**DATA SECTION:**
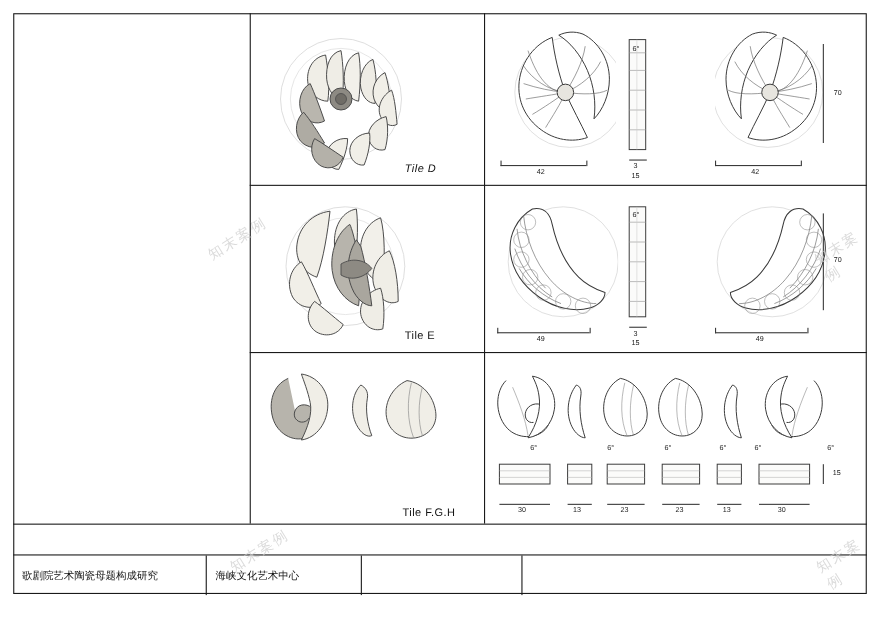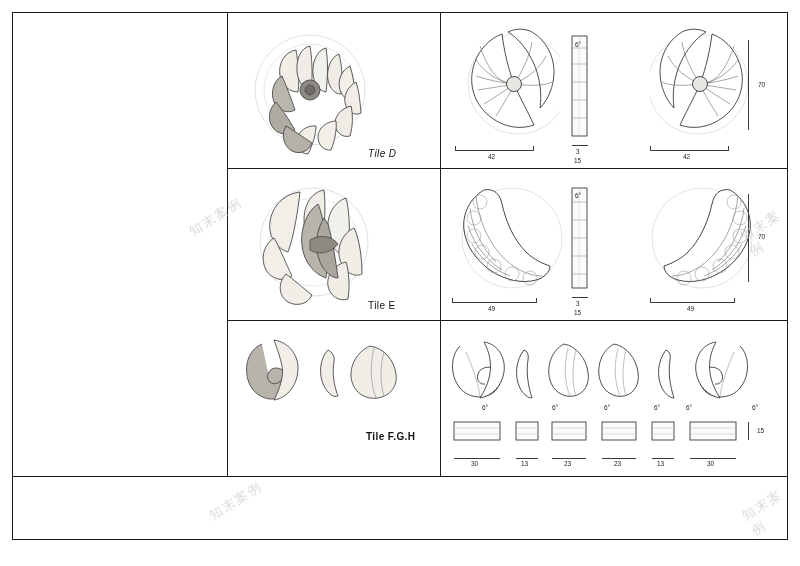"Tile F.G.H" span.panel-label { font-weight: bold -> none; top: 431px -> 461px }
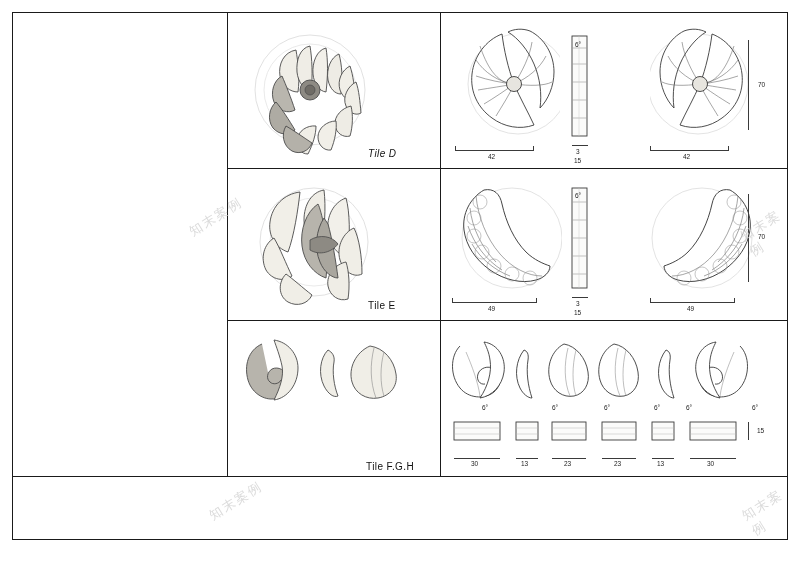"歌剧院艺术陶瓷母题构成研究" div.titleblock { html: none -> <div> <div>歌剧院艺术陶瓷母题构成研究</div> <div></div> <div>海峡文化艺术中心</div> <div></div> <div></div> <div></div> <div></div> </div> }
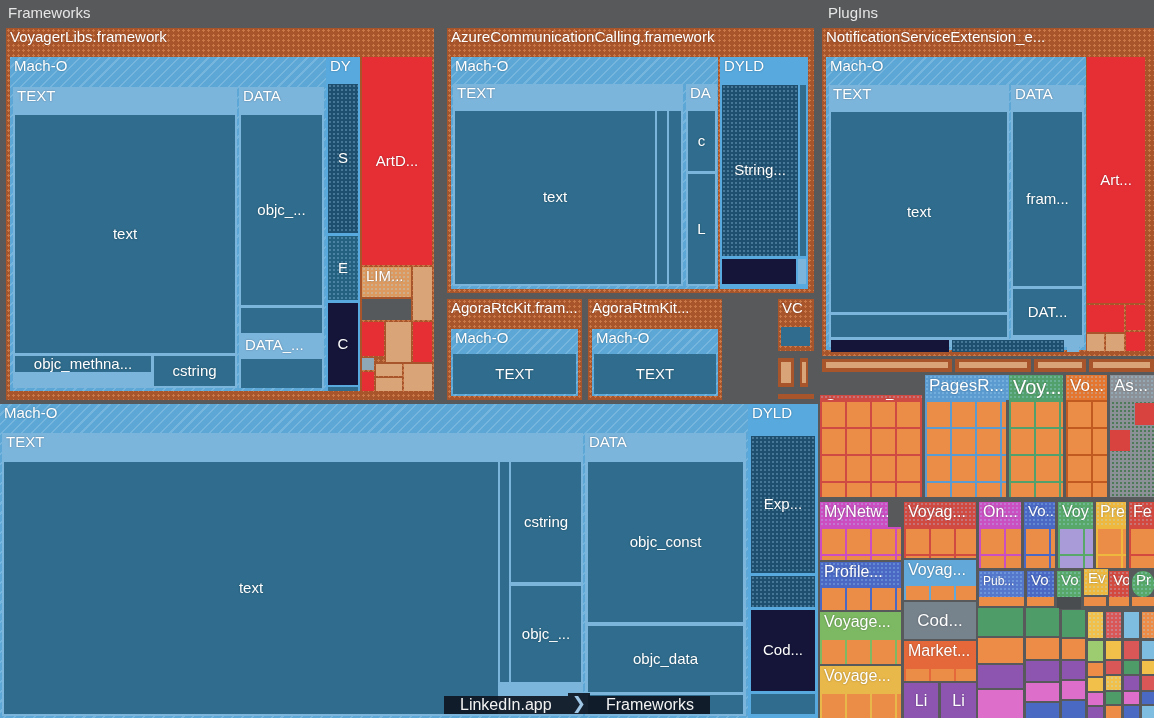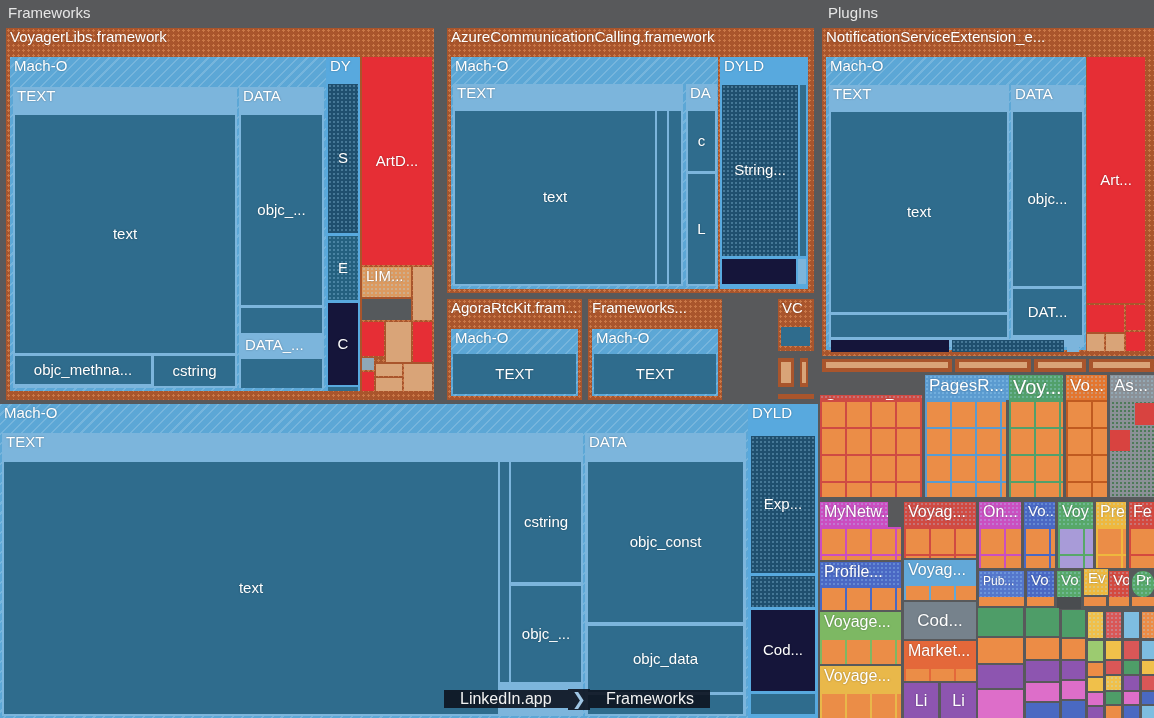"objc..." span.lbl { text: objc -> fram }
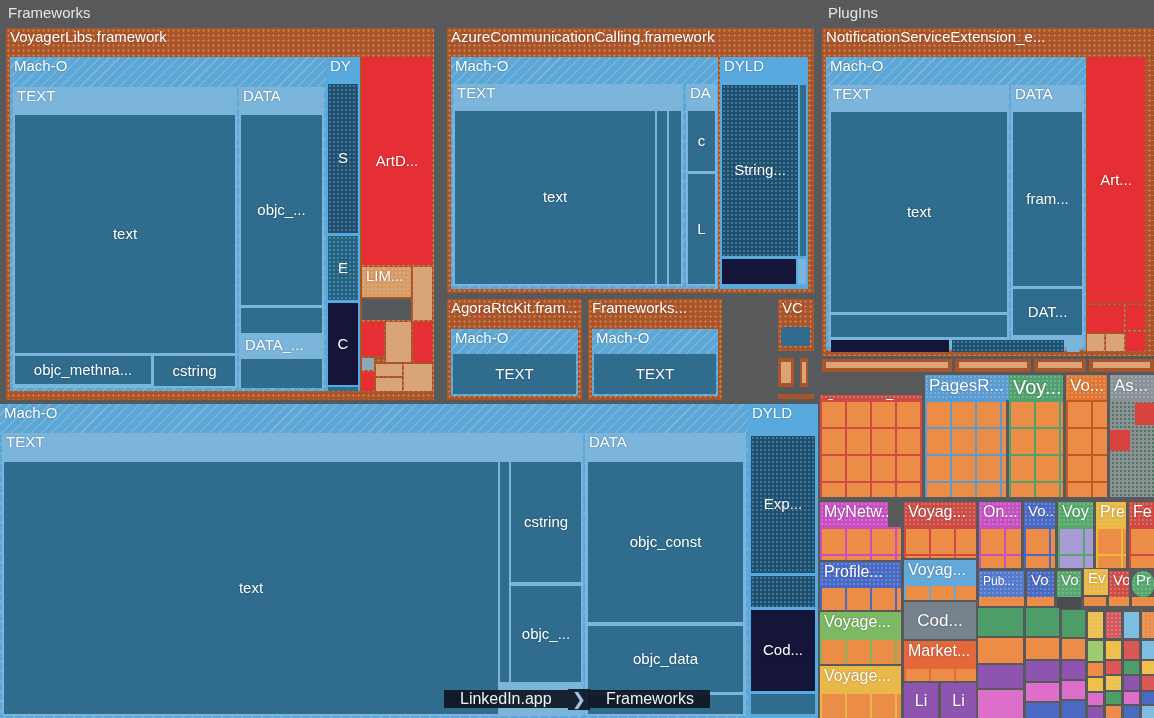"Frameworks..." span.lbl { text: Frameworks -> AgoraRtmKit }
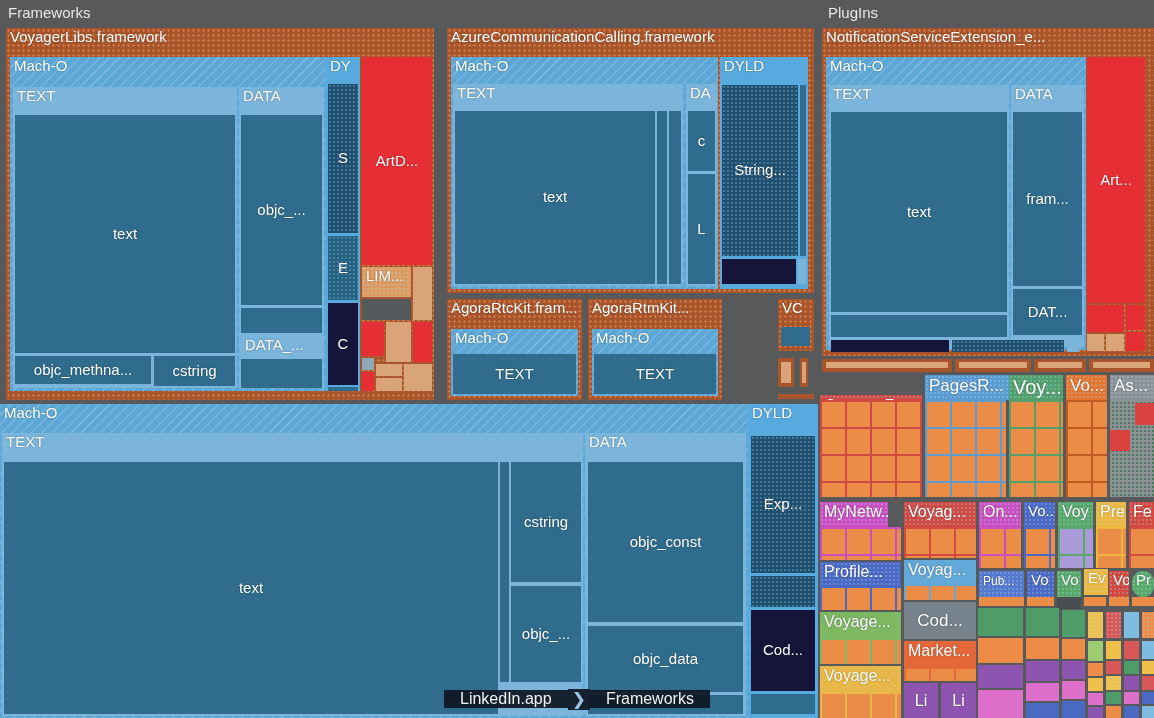"objc_methna..." div.node { height: 28px -> 16px }
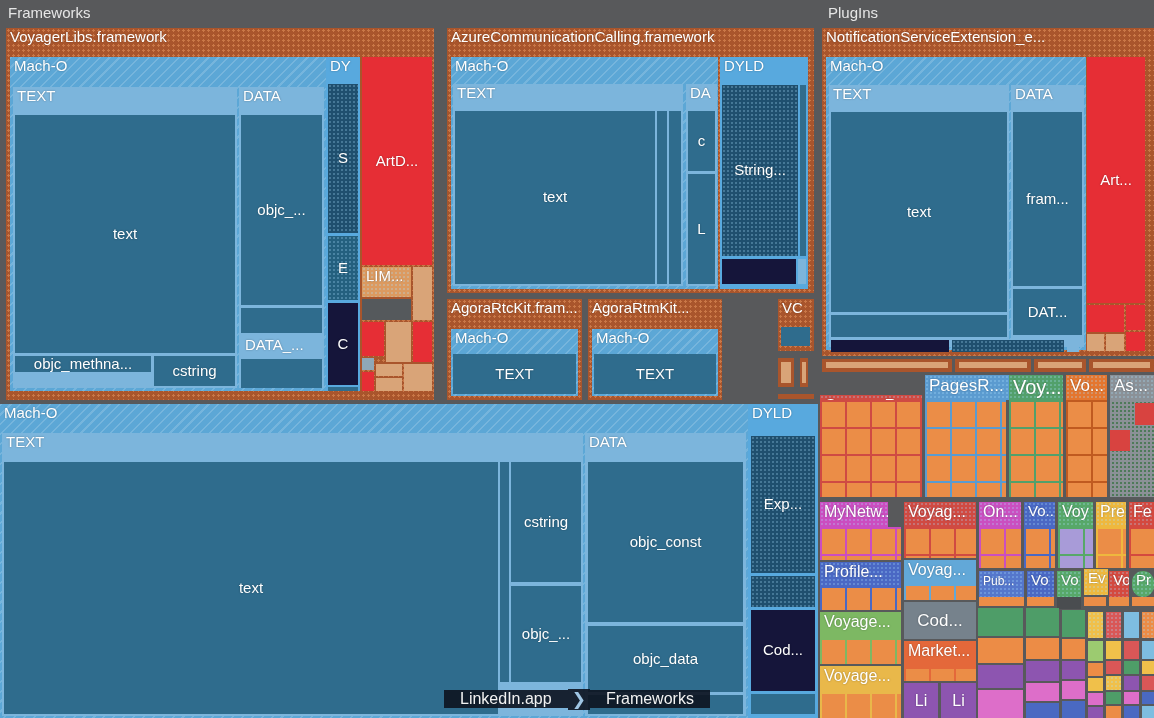"LinkedIn.app" .breadcrumb { align-items: center -> flex-end }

**PROBLEM:**
An exact copy of the material above is required, minus its images.

**ANSWER AREA:**
"Tile F.G.H" span.panel-label { font-weight: bold -> none; top: 431px -> 461px }
"歌剧院艺术陶瓷母题构成研究" div.titleblock { html: none -> <div> <div>歌剧院艺术陶瓷母题构成研究</div> <div></div> <div>海峡文化艺术中心</div> <div></div> <div></div> <div></div> <div></div> </div> }
"objc..." span.lbl { text: objc -> fram }
"Frameworks..." span.lbl { text: Frameworks -> AgoraRtmKit }
"objc_methna..." div.node { height: 28px -> 16px }
"LinkedIn.app" .breadcrumb { align-items: center -> flex-end }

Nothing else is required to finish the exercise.